フランスは、1963年に大気圏核実験を禁止する部分的核実験禁止条約(PTBT)が締結された後も、仏領ポリネシアで核実験を長年続行した。写真は、1970年の実験。(出典: ICAN

 その後、米英は1963 年に大気圏核実験を禁止する部分的核実験禁止条約(PTBT)に調印し、南太平洋地域における核実験を中止したものの、フランスは同条約に調印せず、1965年から30年にわたり、仏領ポリネシアのモルロア・ファンガタウファ両環礁で、計193回の核実験を行った。

 こうして大国の核実験場として大いに利用された島嶼国は放射線によって長く汚染され、白血病やがんをはじめ、さまざまな健康被害が島民にもたらされた。たとえば、マーシャル諸島のロンゲラップ環礁では、食用作物が土壌からセシウム137を取り込んでいることが確認された。心筋障害や不整脈などの心臓疾患を惹起しやすい放射性物質だ。また、マーシャル諸島や仏領ポリネシアでは、核実験によって死んだり傷ついたりしたサンゴの表面で増殖する藻類のシガテラ毒を体中に取り込んだ魚を食べることで起こる「シガテラ魚中毒」が長年にわたり劇的に増加した。吐き気・下痢・腹痛などの消化器症状や、めまい・頭痛・筋肉痛・麻痺・感覚異常などの神経症状、さらに心拍数異常などの循環器症状は、調理や加熱では防ぐことができず、島民は苦しみ続けた。

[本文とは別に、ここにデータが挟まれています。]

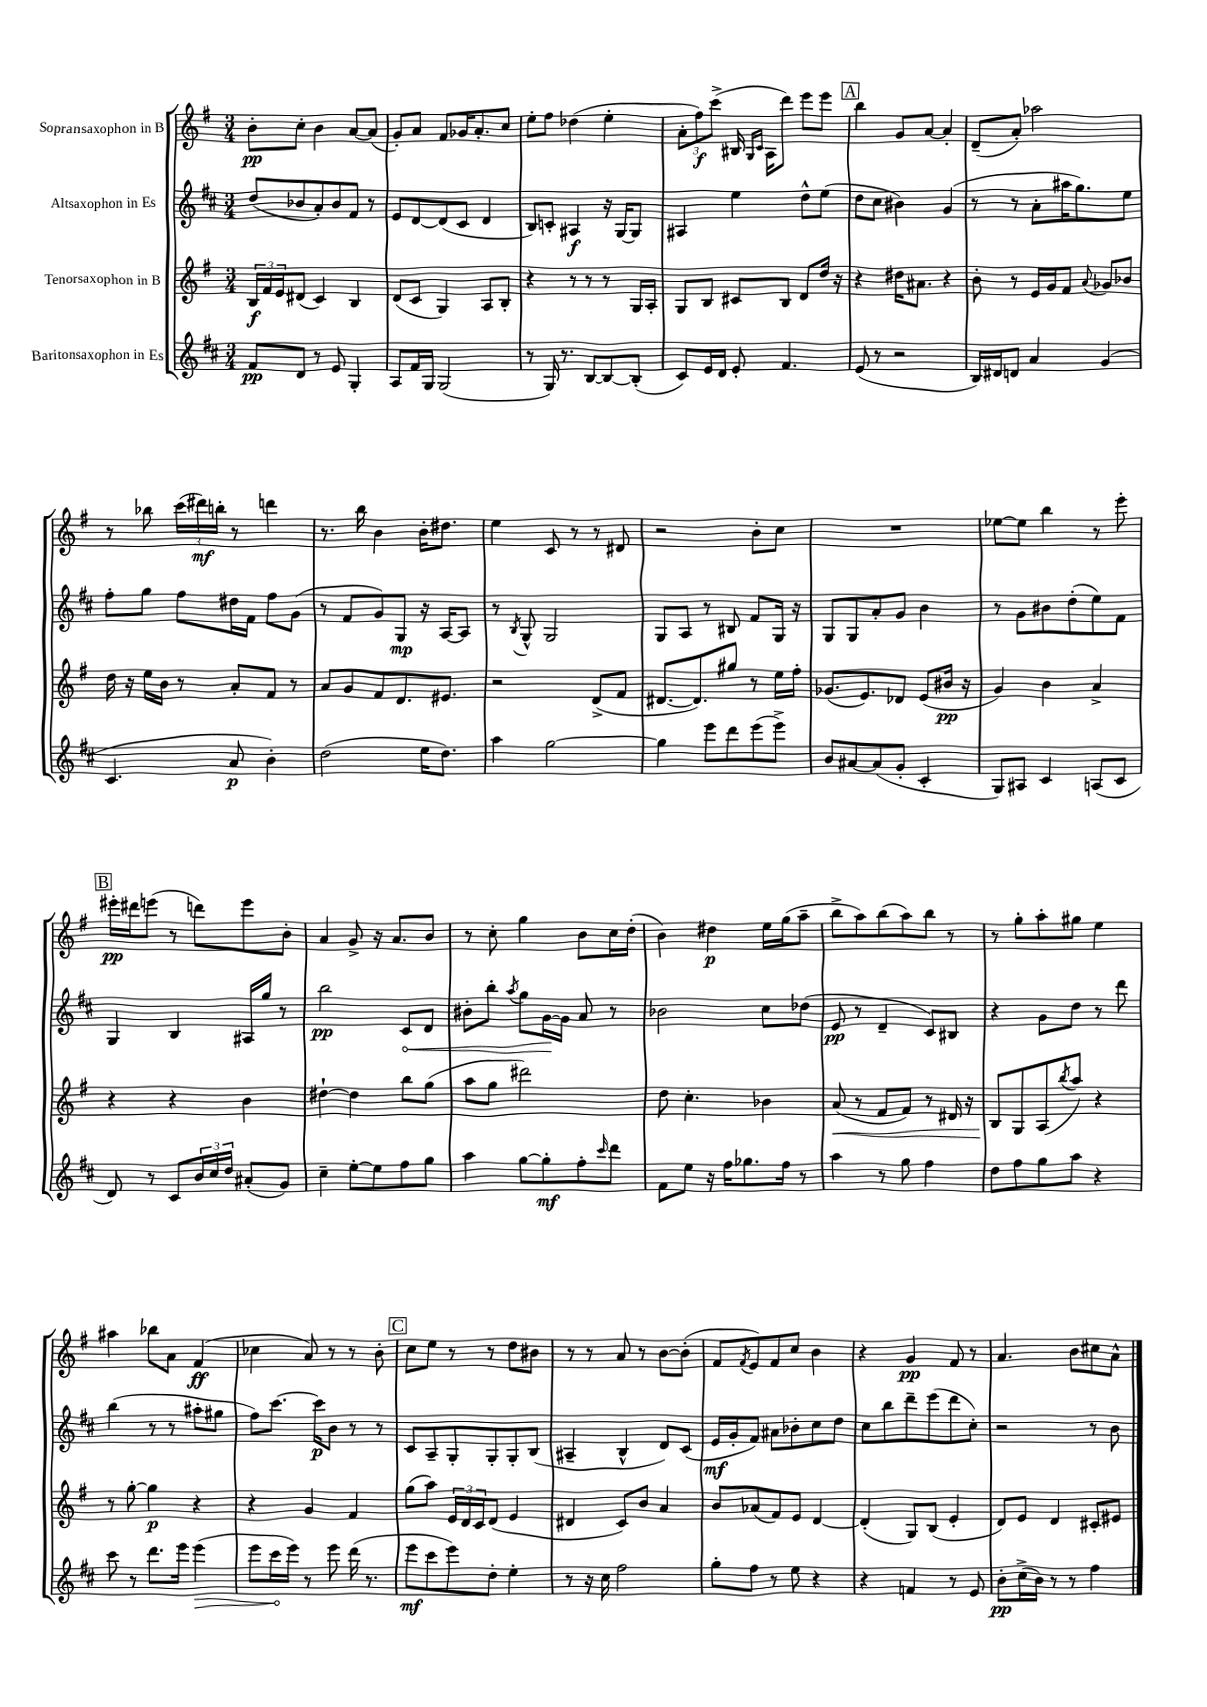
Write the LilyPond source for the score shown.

 こうした中、1960年代から島嶼国で始まった脱植民地化の流れの中で、「核」への反発を地域協力の中心に据えて1971年に発足したのが、PIFだった。

 しかし、日本は1980年代初頭、ドラム缶1万個分に上る放射性廃棄物を小笠原諸島の北東に広がる太平洋へ投棄する計画を打ち出してPIFの猛反発を受け、1985年に計画の撤回に追い込まれた。その時に島嶼国が掲げた反対運動のスローガンは、「本当に安全なら皇居のお堀に投棄しろ」だった。

 反対運動の中でPIFは1985年、南太平洋非核地帯条約を締結した。日本の廃棄物投棄計画が、島嶼国を反核で団結させてしまったのだ。こうした背景を振り返れば、島嶼国が今回、原発処理水の太平洋放出計画に激しく反発するのは当然のことだと言えよう。